Zugleich sind 90 Prozent der Generikaverordnungen inzwischen reguliert, über Rabattverträge mit und ohne Festbeträge. Rund ein Drittel der Rabattverträge war 2014 über Ein-Partner-Modelle ausgeschrieben. Den IGES-Autoren zufolge verstärkt dies die zunehmende Marktverengung auf wenige Anbieter und macht die Versorgung anfälliger für Lieferengpässe, auch wenn diese anders als im stationären Bereich in der ambulanten Versorgung bisher seltener gemeldet wurden.

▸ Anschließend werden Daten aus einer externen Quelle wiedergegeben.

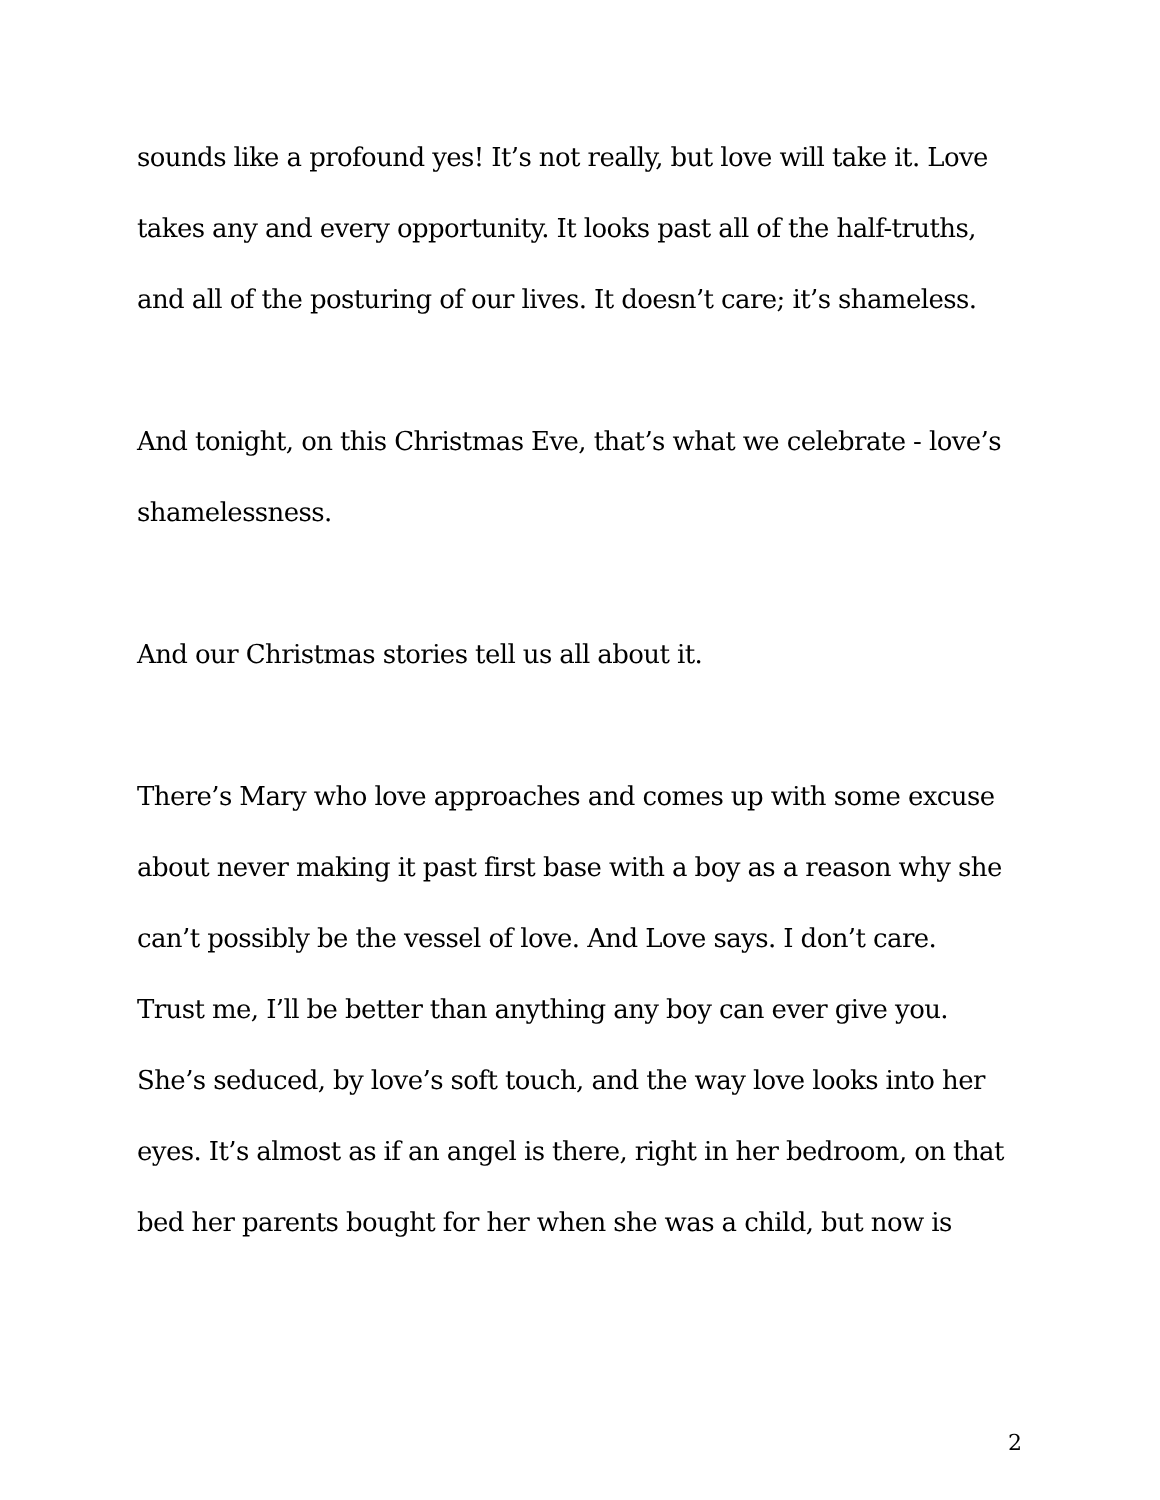sounds like a profound yes! It’s not really, but love will take it. Love
takes any and every opportunity. It looks past all of the half-truths,
and all of the posturing of our lives. It doesn’t care; it’s shameless.
And tonight, on this Christmas Eve, that’s what we celebrate - love’s
shamelessness.
And our Christmas stories tell us all about it.
There’s Mary who love approaches and comes up with some excuse
about never making it past first base with a boy as a reason why she
can’t possibly be the vessel of love. And Love says. I don’t care.
Trust me, I’ll be better than anything any boy can ever give you.
She’s seduced, by love’s soft touch, and the way love looks into her
eyes. It’s almost as if an angel is there, right in her bedroom, on that
bed her parents bought for her when she was a child, but now is
2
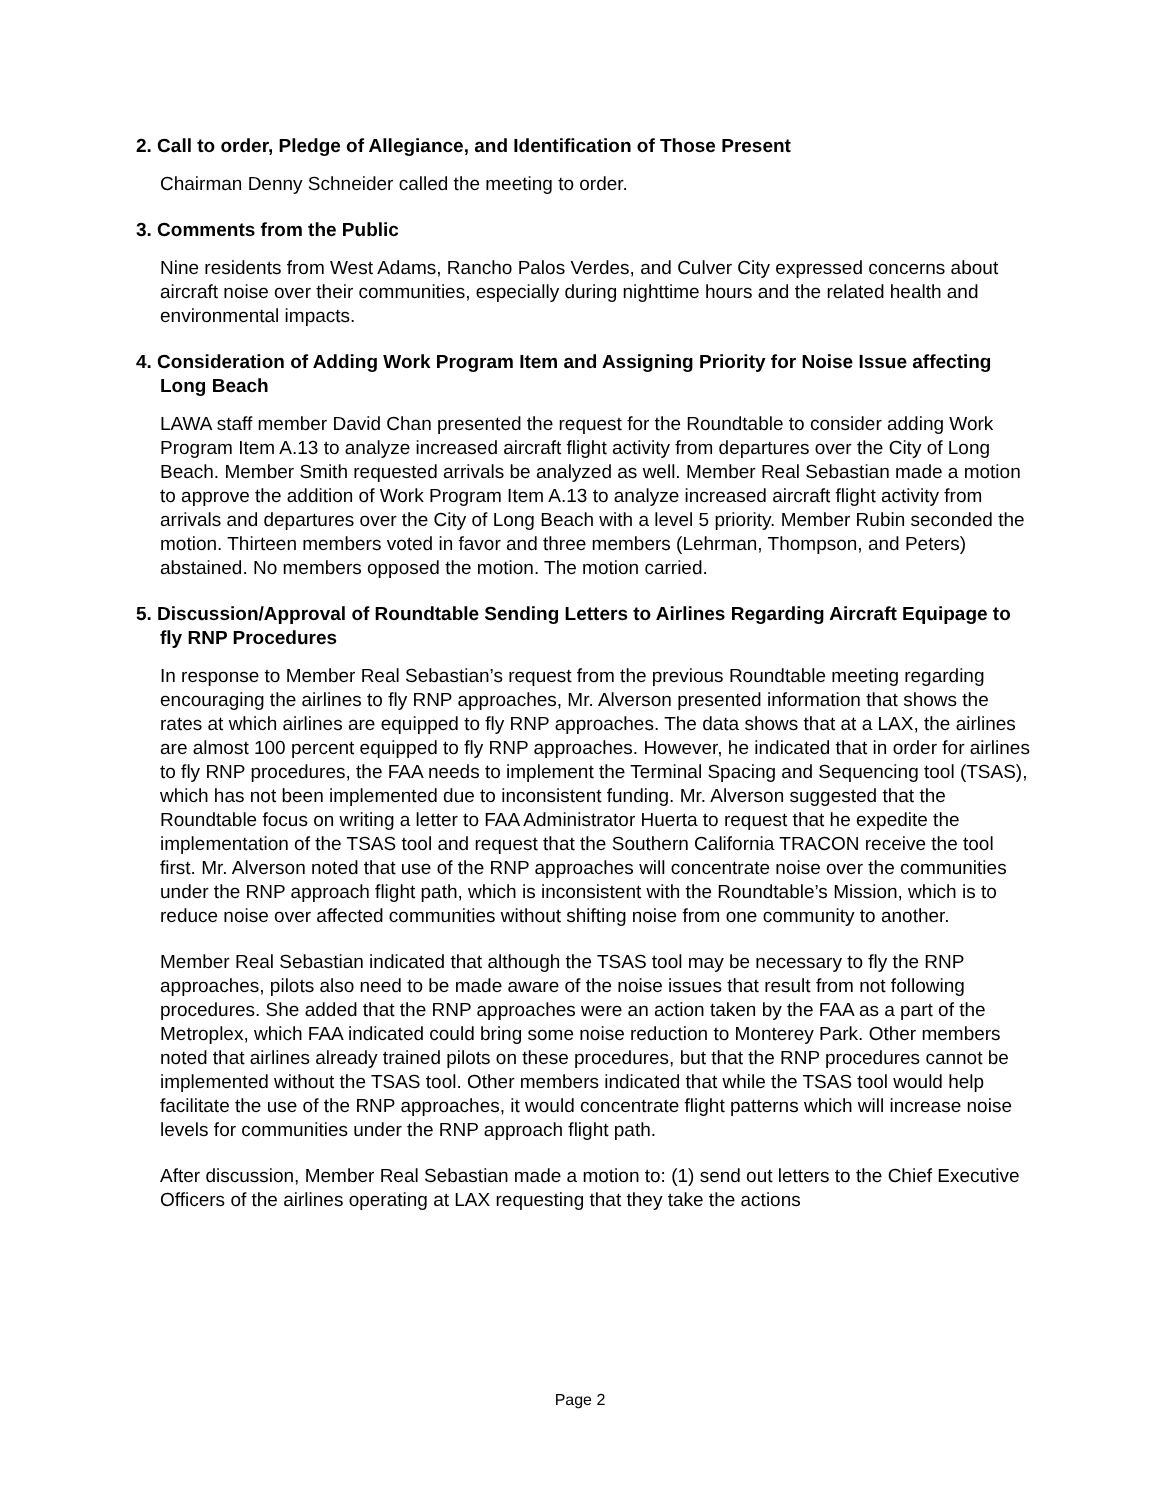2. Call to order, Pledge of Allegiance, and Identification of Those Present
Chairman Denny Schneider called the meeting to order.
3. Comments from the Public
Nine residents from West Adams, Rancho Palos Verdes, and Culver City expressed concerns about aircraft noise over their communities, especially during nighttime hours and the related health and environmental impacts.
4. Consideration of Adding Work Program Item and Assigning Priority for Noise Issue affecting Long Beach
LAWA staff member David Chan presented the request for the Roundtable to consider adding Work Program Item A.13 to analyze increased aircraft flight activity from departures over the City of Long Beach. Member Smith requested arrivals be analyzed as well. Member Real Sebastian made a motion to approve the addition of Work Program Item A.13 to analyze increased aircraft flight activity from arrivals and departures over the City of Long Beach with a level 5 priority. Member Rubin seconded the motion. Thirteen members voted in favor and three members (Lehrman, Thompson, and Peters) abstained. No members opposed the motion. The motion carried.
5. Discussion/Approval of Roundtable Sending Letters to Airlines Regarding Aircraft Equipage to fly RNP Procedures
In response to Member Real Sebastian’s request from the previous Roundtable meeting regarding encouraging the airlines to fly RNP approaches, Mr. Alverson presented information that shows the rates at which airlines are equipped to fly RNP approaches. The data shows that at a LAX, the airlines are almost 100 percent equipped to fly RNP approaches. However, he indicated that in order for airlines to fly RNP procedures, the FAA needs to implement the Terminal Spacing and Sequencing tool (TSAS), which has not been implemented due to inconsistent funding. Mr. Alverson suggested that the Roundtable focus on writing a letter to FAA Administrator Huerta to request that he expedite the implementation of the TSAS tool and request that the Southern California TRACON receive the tool first. Mr. Alverson noted that use of the RNP approaches will concentrate noise over the communities under the RNP approach flight path, which is inconsistent with the Roundtable’s Mission, which is to reduce noise over affected communities without shifting noise from one community to another.
Member Real Sebastian indicated that although the TSAS tool may be necessary to fly the RNP approaches, pilots also need to be made aware of the noise issues that result from not following procedures. She added that the RNP approaches were an action taken by the FAA as a part of the Metroplex, which FAA indicated could bring some noise reduction to Monterey Park. Other members noted that airlines already trained pilots on these procedures, but that the RNP procedures cannot be implemented without the TSAS tool. Other members indicated that while the TSAS tool would help facilitate the use of the RNP approaches, it would concentrate flight patterns which will increase noise levels for communities under the RNP approach flight path.
After discussion, Member Real Sebastian made a motion to: (1) send out letters to the Chief Executive Officers of the airlines operating at LAX requesting that they take the actions
Page 2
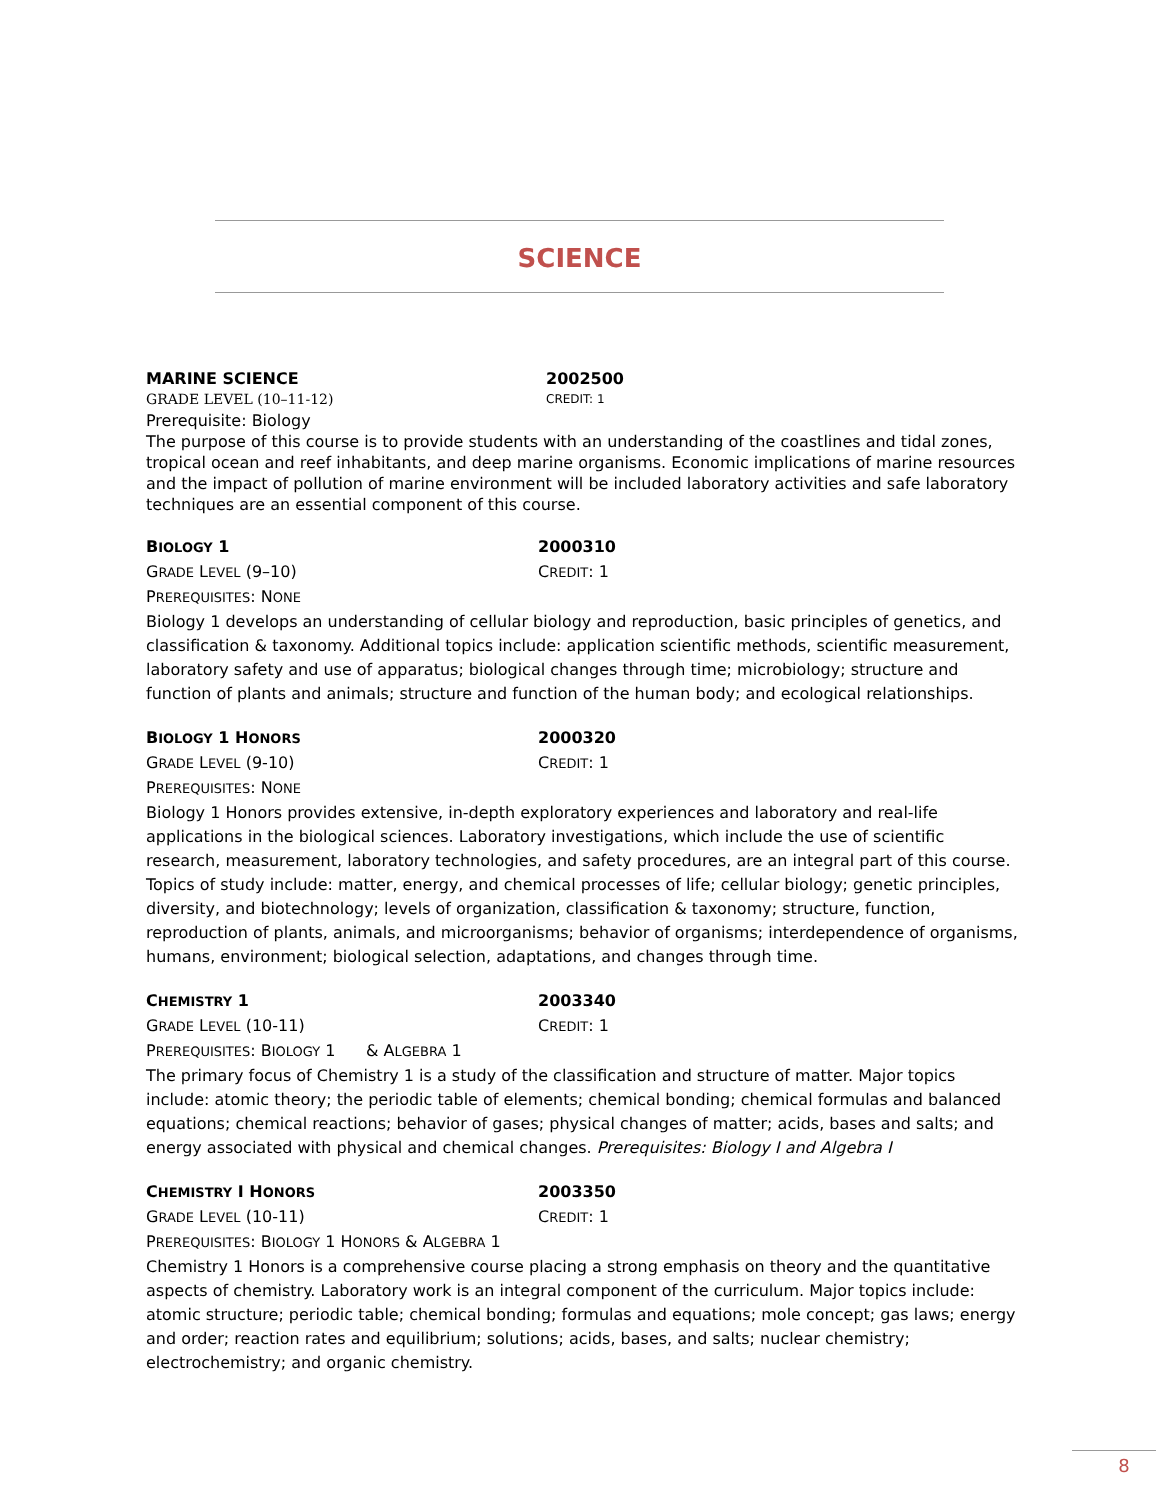SCIENCE
MARINE SCIENCE 2002500
GRADE LEVEL (10–11-12) CREDIT: 1
Prerequisite: Biology
The purpose of this course is to provide students with an understanding of the coastlines and tidal zones, tropical ocean and reef inhabitants, and deep marine organisms. Economic implications of marine resources and the impact of pollution of marine environment will be included laboratory activities and safe laboratory techniques are an essential component of this course.
BIOLOGY 1 2000310
GRADE LEVEL (9–10) CREDIT: 1
PREREQUISITES: NONE
Biology 1 develops an understanding of cellular biology and reproduction, basic principles of genetics, and classification & taxonomy. Additional topics include: application scientific methods, scientific measurement, laboratory safety and use of apparatus; biological changes through time; microbiology; structure and function of plants and animals; structure and function of the human body; and ecological relationships.
BIOLOGY 1 HONORS 2000320
GRADE LEVEL (9-10) CREDIT: 1
PREREQUISITES: NONE
Biology 1 Honors provides extensive, in-depth exploratory experiences and laboratory and real-life applications in the biological sciences. Laboratory investigations, which include the use of scientific research, measurement, laboratory technologies, and safety procedures, are an integral part of this course. Topics of study include: matter, energy, and chemical processes of life; cellular biology; genetic principles, diversity, and biotechnology; levels of organization, classification & taxonomy; structure, function, reproduction of plants, animals, and microorganisms; behavior of organisms; interdependence of organisms, humans, environment; biological selection, adaptations, and changes through time.
CHEMISTRY 1 2003340
GRADE LEVEL (10-11) CREDIT: 1
PREREQUISITES: BIOLOGY 1 & ALGEBRA 1
The primary focus of Chemistry 1 is a study of the classification and structure of matter. Major topics include: atomic theory; the periodic table of elements; chemical bonding; chemical formulas and balanced equations; chemical reactions; behavior of gases; physical changes of matter; acids, bases and salts; and energy associated with physical and chemical changes. Prerequisites: Biology I and Algebra I
CHEMISTRY I HONORS 2003350
GRADE LEVEL (10-11) CREDIT: 1
PREREQUISITES: BIOLOGY 1 HONORS & ALGEBRA 1
Chemistry 1 Honors is a comprehensive course placing a strong emphasis on theory and the quantitative aspects of chemistry. Laboratory work is an integral component of the curriculum. Major topics include: atomic structure; periodic table; chemical bonding; formulas and equations; mole concept; gas laws; energy and order; reaction rates and equilibrium; solutions; acids, bases, and salts; nuclear chemistry; electrochemistry; and organic chemistry.
8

Ursachen der Lieferprobleme im Blick behalten

Um Lieferengpässe künftig zu vermeiden zielten den IGES-Autoren zufolge jüngste regulative Maßnahmen und Reformvorschläge vor allem auf die Informationslage und ein verbessertes Engpass-Management ab. Nötig sei es aber vielmehr, an den Ursachen von Lieferproblemen etwas zu verändern. Dazu gehöre letztendlich, die Zahlungsbereitschaft des Gesundheitssystems für Antibiotika zu erhöhen.

2015 lag der Umsatz mit systemischen Antibiotika im ambulanten Sektor bei 280 Millionen Euro, berechnet nach Abgabepreisen der pharmazeutischen Unternehmer (Listenpreise). Bezogen auf den entsprechenden Gesamtumsatz für ambulant abgegebene Fertigarzneimittel in der gesetzlichen Krankenversicherung (GKV) in Höhe von 24 Milliarden Euro waren dies rund 1,2 Prozent.